§ Work required: Set down exactly, from the records below, the line with "aufgreift, um MENSCHLICHE RESSOURCEN, die" through the line with "Aspekte zutage fördert. Der Kampf UM’S", and nothing else.

- Opening Delimiter -

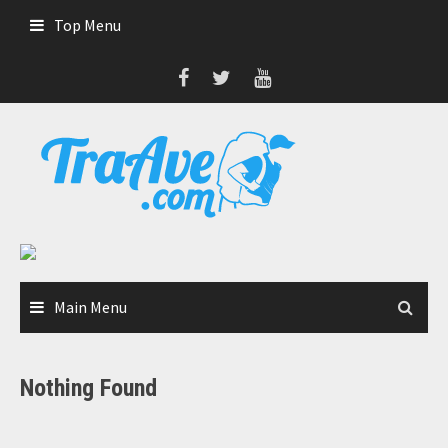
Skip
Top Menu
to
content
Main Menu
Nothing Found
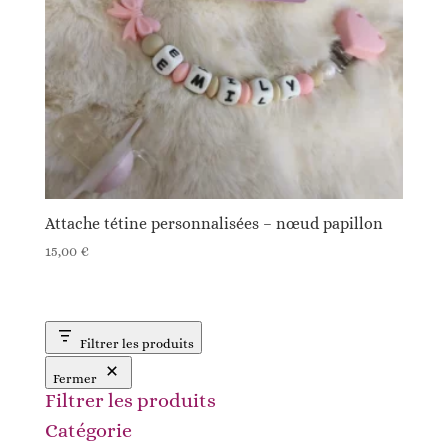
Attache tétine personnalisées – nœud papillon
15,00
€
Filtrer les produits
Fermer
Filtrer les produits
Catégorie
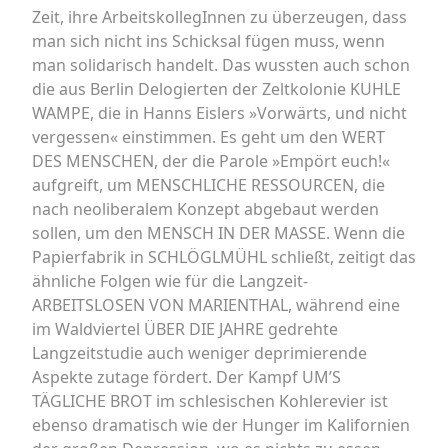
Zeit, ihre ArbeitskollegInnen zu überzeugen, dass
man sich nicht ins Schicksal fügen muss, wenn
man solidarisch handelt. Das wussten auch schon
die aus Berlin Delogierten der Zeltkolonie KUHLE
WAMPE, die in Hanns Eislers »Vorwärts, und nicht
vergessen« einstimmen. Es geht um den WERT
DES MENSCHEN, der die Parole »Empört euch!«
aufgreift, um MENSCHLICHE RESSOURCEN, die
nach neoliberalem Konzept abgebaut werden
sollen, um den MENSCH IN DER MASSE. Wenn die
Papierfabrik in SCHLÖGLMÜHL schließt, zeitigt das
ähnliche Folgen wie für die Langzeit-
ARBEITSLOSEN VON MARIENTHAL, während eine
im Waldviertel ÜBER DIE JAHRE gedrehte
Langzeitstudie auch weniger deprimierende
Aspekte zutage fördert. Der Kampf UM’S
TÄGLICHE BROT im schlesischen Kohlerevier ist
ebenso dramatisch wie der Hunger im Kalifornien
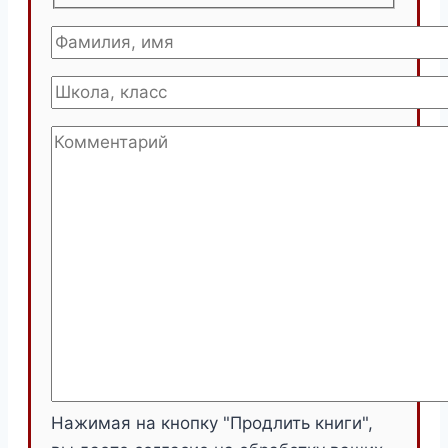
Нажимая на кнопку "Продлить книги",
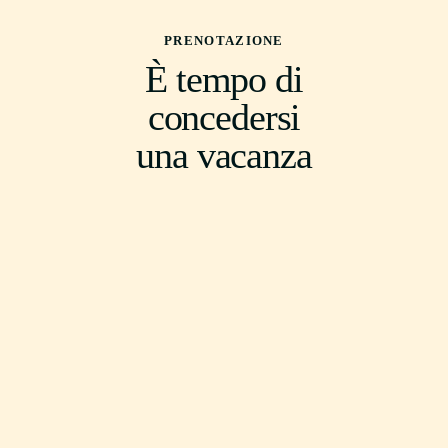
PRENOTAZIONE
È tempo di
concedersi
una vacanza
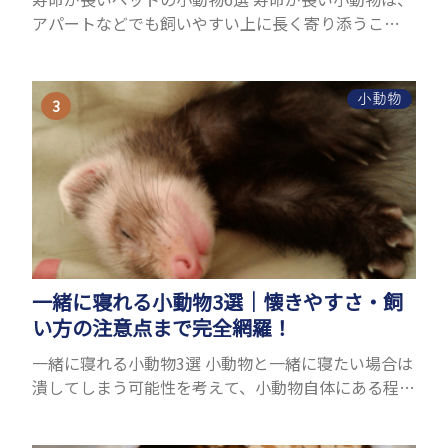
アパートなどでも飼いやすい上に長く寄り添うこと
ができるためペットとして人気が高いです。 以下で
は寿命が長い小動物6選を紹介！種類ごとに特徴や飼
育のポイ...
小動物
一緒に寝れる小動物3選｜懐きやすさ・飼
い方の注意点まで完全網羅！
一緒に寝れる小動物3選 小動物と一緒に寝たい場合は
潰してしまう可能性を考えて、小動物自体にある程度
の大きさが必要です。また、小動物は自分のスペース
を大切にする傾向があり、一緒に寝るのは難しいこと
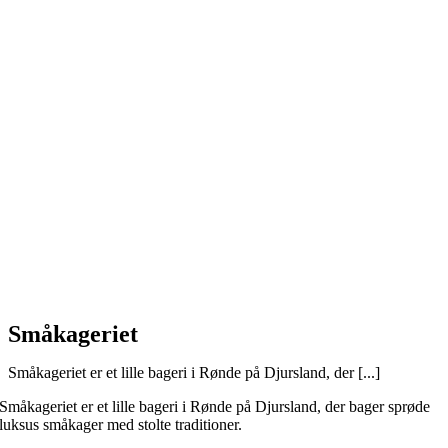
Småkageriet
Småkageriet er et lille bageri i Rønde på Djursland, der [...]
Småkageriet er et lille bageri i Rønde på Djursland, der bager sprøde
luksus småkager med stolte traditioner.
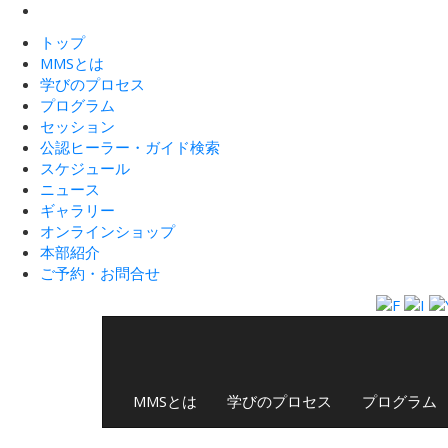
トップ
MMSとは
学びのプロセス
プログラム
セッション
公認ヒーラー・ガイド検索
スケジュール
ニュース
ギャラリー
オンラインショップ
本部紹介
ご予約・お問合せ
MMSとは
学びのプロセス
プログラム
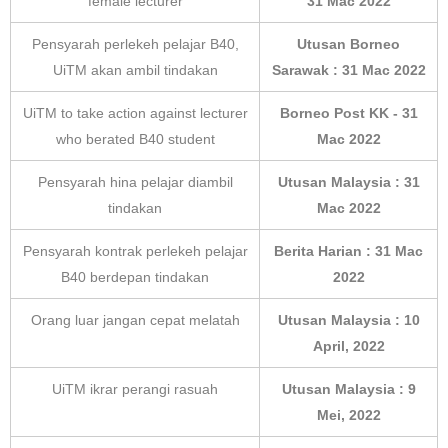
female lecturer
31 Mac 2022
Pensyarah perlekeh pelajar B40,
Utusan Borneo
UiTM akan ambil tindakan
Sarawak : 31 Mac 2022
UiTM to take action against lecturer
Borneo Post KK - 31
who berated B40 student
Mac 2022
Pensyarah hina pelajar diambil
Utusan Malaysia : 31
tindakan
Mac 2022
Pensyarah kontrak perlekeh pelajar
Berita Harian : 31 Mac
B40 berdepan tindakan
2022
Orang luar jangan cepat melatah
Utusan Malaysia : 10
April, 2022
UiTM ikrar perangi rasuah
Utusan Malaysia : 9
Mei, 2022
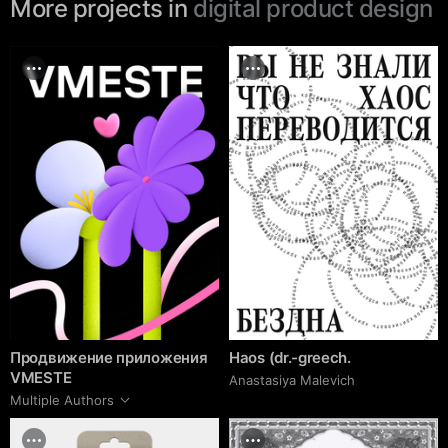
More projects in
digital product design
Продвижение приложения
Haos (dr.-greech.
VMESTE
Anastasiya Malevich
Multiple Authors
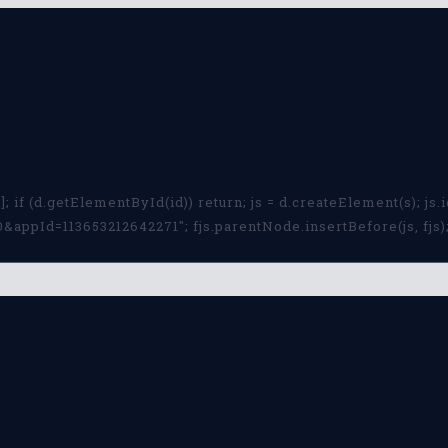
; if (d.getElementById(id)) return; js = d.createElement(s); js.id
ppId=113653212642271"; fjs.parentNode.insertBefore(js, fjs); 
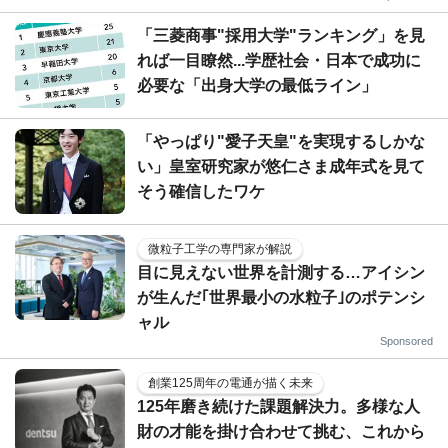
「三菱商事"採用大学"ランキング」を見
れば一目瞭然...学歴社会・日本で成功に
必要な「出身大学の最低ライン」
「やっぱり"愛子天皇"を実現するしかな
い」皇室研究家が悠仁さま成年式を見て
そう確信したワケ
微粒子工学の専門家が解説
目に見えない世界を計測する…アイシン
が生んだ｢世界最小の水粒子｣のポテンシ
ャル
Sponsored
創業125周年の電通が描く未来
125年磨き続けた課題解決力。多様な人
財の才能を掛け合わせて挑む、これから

- Closing Delimiter -
- Opening Delimiter -

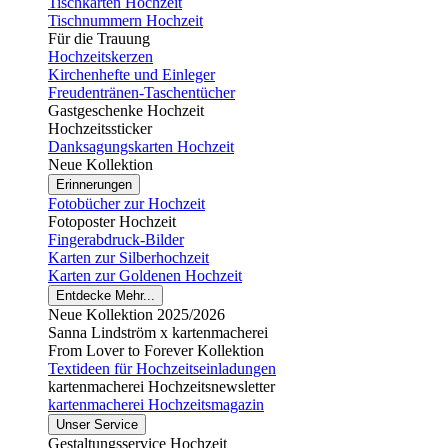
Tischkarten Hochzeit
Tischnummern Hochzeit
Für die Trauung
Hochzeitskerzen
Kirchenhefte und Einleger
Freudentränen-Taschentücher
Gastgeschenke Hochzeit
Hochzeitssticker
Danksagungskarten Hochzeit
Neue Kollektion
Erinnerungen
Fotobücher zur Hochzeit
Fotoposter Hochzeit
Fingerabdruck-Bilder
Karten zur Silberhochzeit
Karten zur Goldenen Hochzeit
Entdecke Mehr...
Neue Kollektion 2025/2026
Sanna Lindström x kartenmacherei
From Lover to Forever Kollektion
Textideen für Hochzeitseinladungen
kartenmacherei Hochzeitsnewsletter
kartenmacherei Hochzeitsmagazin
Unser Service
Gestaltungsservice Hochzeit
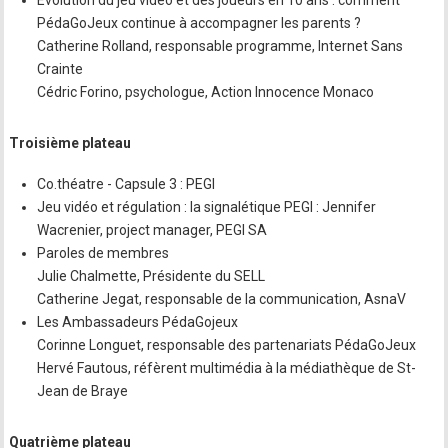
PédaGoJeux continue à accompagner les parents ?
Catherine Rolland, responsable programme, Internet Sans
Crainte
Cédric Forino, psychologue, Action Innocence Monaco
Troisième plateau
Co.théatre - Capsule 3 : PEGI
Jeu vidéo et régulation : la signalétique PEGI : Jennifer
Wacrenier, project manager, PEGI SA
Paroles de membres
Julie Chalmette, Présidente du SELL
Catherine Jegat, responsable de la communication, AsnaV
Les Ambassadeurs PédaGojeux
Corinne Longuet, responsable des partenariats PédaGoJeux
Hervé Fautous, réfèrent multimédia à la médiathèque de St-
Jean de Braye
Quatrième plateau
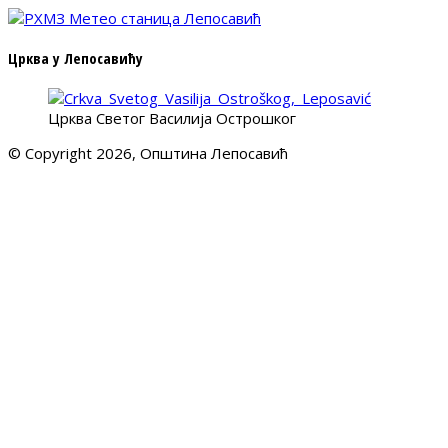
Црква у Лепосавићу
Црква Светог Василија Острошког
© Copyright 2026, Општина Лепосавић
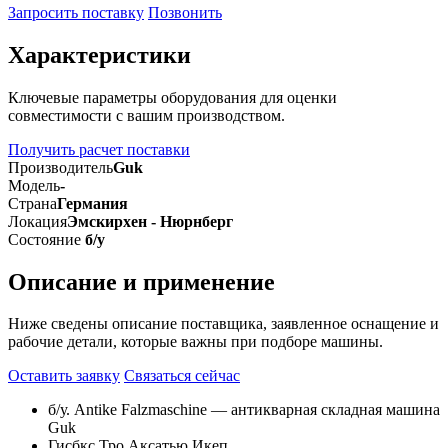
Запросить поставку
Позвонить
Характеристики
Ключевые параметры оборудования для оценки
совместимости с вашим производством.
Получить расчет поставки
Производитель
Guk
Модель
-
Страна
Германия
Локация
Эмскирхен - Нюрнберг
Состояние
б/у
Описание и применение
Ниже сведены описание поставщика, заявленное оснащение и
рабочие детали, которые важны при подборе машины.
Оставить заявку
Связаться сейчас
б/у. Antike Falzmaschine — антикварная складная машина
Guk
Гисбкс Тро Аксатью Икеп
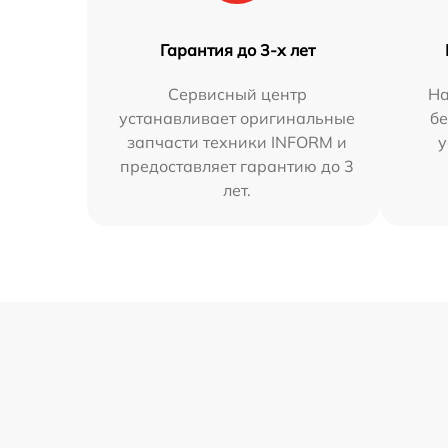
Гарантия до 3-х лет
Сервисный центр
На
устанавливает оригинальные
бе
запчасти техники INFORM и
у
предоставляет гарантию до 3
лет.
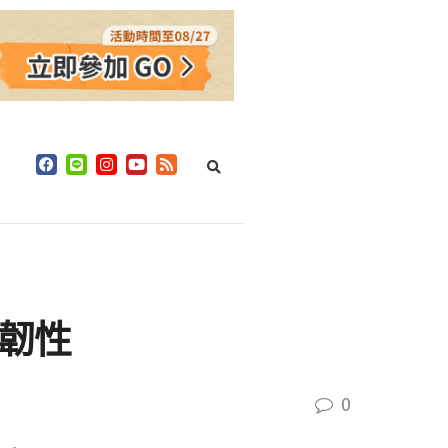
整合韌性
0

- Closing Delimiter -

§ Solution to this task:
aufgreift, um MENSCHLICHE RESSOURCEN, die
nach neoliberalem Konzept abgebaut werden
sollen, um den MENSCH IN DER MASSE. Wenn die
Papierfabrik in SCHLÖGLMÜHL schließt, zeitigt das
ähnliche Folgen wie für die Langzeit-
ARBEITSLOSEN VON MARIENTHAL, während eine
im Waldviertel ÜBER DIE JAHRE gedrehte
Langzeitstudie auch weniger deprimierende
Aspekte zutage fördert. Der Kampf UM’S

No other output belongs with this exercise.